Janas75 napisał(a):już od poniedziałku wieczorem nie oczekuje w hoteliku tylko przyzwyczaja się do naszej rodziny
amen. Doby brakuje niestety.... Nie zdążyłam napisać.
Panie Marcinie jeszcze raz dziękujemy za przygarniecie Blanki.
Z całych sił trzymamy kciuki żeby wszystko się ułozyło..

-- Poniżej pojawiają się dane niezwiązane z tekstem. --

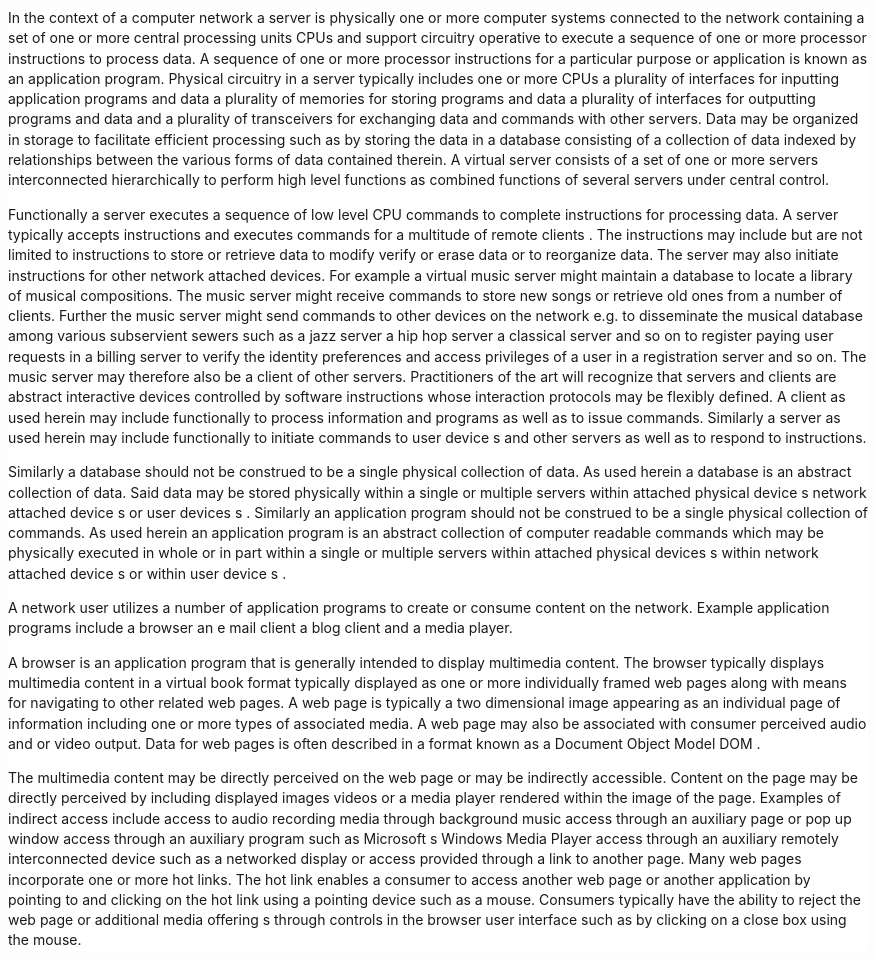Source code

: In the context of a computer network a server is physically one or more computer systems connected to the network containing a set of one or more central processing units CPUs and support circuitry operative to execute a sequence of one or more processor instructions to process data. A sequence of one or more processor instructions for a particular purpose or application is known as an application program. Physical circuitry in a server typically includes one or more CPUs a plurality of interfaces for inputting application programs and data a plurality of memories for storing programs and data a plurality of interfaces for outputting programs and data and a plurality of transceivers for exchanging data and commands with other servers. Data may be organized in storage to facilitate efficient processing such as by storing the data in a database consisting of a collection of data indexed by relationships between the various forms of data contained therein. A virtual server consists of a set of one or more servers interconnected hierarchically to perform high level functions as combined functions of several servers under central control.

Functionally a server executes a sequence of low level CPU commands to complete instructions for processing data. A server typically accepts instructions and executes commands for a multitude of remote clients . The instructions may include but are not limited to instructions to store or retrieve data to modify verify or erase data or to reorganize data. The server may also initiate instructions for other network attached devices. For example a virtual music server might maintain a database to locate a library of musical compositions. The music server might receive commands to store new songs or retrieve old ones from a number of clients. Further the music server might send commands to other devices on the network e.g. to disseminate the musical database among various subservient sewers such as a jazz server a hip hop server a classical server and so on to register paying user requests in a billing server to verify the identity preferences and access privileges of a user in a registration server and so on. The music server may therefore also be a client of other servers. Practitioners of the art will recognize that servers and clients are abstract interactive devices controlled by software instructions whose interaction protocols may be flexibly defined. A client as used herein may include functionally to process information and programs as well as to issue commands. Similarly a server as used herein may include functionally to initiate commands to user device s and other servers as well as to respond to instructions.

Similarly a database should not be construed to be a single physical collection of data. As used herein a database is an abstract collection of data. Said data may be stored physically within a single or multiple servers within attached physical device s network attached device s or user devices s . Similarly an application program should not be construed to be a single physical collection of commands. As used herein an application program is an abstract collection of computer readable commands which may be physically executed in whole or in part within a single or multiple servers within attached physical devices s within network attached device s or within user device s .

A network user utilizes a number of application programs to create or consume content on the network. Example application programs include a browser an e mail client a blog client and a media player. 

A browser is an application program that is generally intended to display multimedia content. The browser typically displays multimedia content in a virtual book format typically displayed as one or more individually framed web pages along with means for navigating to other related web pages. A web page is typically a two dimensional image appearing as an individual page of information including one or more types of associated media. A web page may also be associated with consumer perceived audio and or video output. Data for web pages is often described in a format known as a Document Object Model DOM .

The multimedia content may be directly perceived on the web page or may be indirectly accessible. Content on the page may be directly perceived by including displayed images videos or a media player rendered within the image of the page. Examples of indirect access include access to audio recording media through background music access through an auxiliary page or pop up window access through an auxiliary program such as Microsoft s Windows Media Player access through an auxiliary remotely interconnected device such as a networked display or access provided through a link to another page. Many web pages incorporate one or more hot links. The hot link enables a consumer to access another web page or another application by pointing to and clicking on the hot link using a pointing device such as a mouse. Consumers typically have the ability to reject the web page or additional media offering s through controls in the browser user interface such as by clicking on a close box using the mouse.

"Jest twoim przyjacielem, partnerem, obrońcą - twoim Psem. Jesteś jego życiem, miłością, przewodnikiem. Będzie twój - wierny i oddany do ostatniego uderzenia serca. Winien mu jesteś zasłużyć na to oddanie."/ M. Siegal /
to przyzwyczajanie się idzie całkiem nieźle musi się tylko jeszcze przyzwyczaić do zasad panujących w domu, kombinuje trochę, ale już wie że do spania jest posłanie a nie łóżka domowników na spacery już wychodzi bez smyczy - zaleta wsi podmiejskiej - więc może się spokojnie wybiegać swoim zachowaniem z kolei pomaga nam odbudować dobrą atmosferę w domu
Bardzo mnie ta wiadomosc ucieszyla, z niecierpliwoscia czekam na zdjecia szczesliwej Blanki z nowego domku
Zniewoliliśmy resztę zwierzęcego stworzenia oraz potraktowaliśmy naszych dalekich kuzynów w futrach i piórach tak okrutnie, że poza wszelką wątpliwość, gdyby mieli oni stworzyć religię, szatanem byłby dla nich człowiek. — William Ralph Inge
Pańcio no nie bądz taki daj poleżeć Blance na łuhu wpuść pod kordełkę.Dalmat czy kundel musi czuć się pewnie a gdzie najlepiej w ciepłym łóżeczku .No daj się skusić.